Dera Ismail Khan is the southernmost district of Khyber Pakhtunkhwa (KP), which lies in the foothill of Sulaiman range on the west and river Indus on the east. The piedmont plains in the foothill of the range, locally called Rodh Kohi, mostly depend on the water received from the mountains as floods after rainfall in the catchment, which is utilised for agricultural production and drinking purposes after being stored in big embanked fields and ponds.
The magnitude of water storage mostly depends on the amount of rainfall received in the huge watershed which extends throughout the range. The water, after rains in the watershed, rushes down through the opening or gate, called zam. There are five of them in the Rodh Kohi system of Dera Ismail Khan; Gomal, Tank, Sheikh Haider, Daraban and Chaudhwan.
The people of Rodh Kohi mostly wait throughout the year for rain in the mountains so that they may utilise the floodwater in their fields, especially during the monsoon season. After the rain over the mountains, water finds its way to the plain due to the steep landscape. The water is diverted through big earthen check dams that are locally called gandi.

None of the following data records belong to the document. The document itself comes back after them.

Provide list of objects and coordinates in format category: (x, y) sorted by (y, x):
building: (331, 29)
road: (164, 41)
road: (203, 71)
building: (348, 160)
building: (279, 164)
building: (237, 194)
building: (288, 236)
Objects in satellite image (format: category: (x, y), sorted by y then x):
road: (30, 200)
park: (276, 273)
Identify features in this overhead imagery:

The check dams are constructed in a head-to-tail sequence. After irrigating the field in the head, the check dam is breached so that water may be consumed in midstream and then downstream areas. Each year floodwater of varying magnitude is received and utilised for growing crops, and the whole system is in the domain of spate irrigation, which, in effect, means it is flood-based.
After the construction of Chashma Right Bank Canal, a huge area is now being irrigated in the east, while the western part still remains flood-based. In the irrigated area, to avoid damages caused by the floods, the older riverines of Rodh Kohi system are converted into drainage channels. This serves as drain for excess canal water and as passageway for floods to the Indus.
The unpredictability and unknown magnitude of the flood make it more precarious. In the current season, the heavy and prolonged rainfall in the catchment was the major factor responsible for the massive flood. The water came out with greater force due to greater mass and velocity.
This greater magnitude of flood was difficult to be diverted or controlled by the earthen check dams, for they got breached quickly and water swiftly moved downstream. As most of the land has remained fallow without any agriculture crop, shrubby trees, etc., due to scarcity of water, also the soil having clayey hard surface, accelerated the flow of water without any resistance.
Due to continuous siltation in the drainage channel, the capacity to flow of the flood was low, which built enormous pressure on the channel banks, and the banks were worn away easily.
After the shattering of banks, the flood spread speedily with greater pressure in all directions, causing severe destruction to villages, roads, houses, and everything else.
There is a dire need for taking onboard all the stakeholders to probe into the different causes that triggered such massive devastation, to improve coordination among different government departments, and to effectively manage Rodh Kohi channels.
Construction of big water reservoirs is also needed, but detailed feasibility reports have to be first worked out, especially in terms of siltation, water distribution and biodiversity.
Last but not least, the floods of 2010 and 2022 have issued a clear warning that undeveloped and inattentive rural areas pose great threat to urban areas. This makes the development of Rodh Kohi system all the more essential.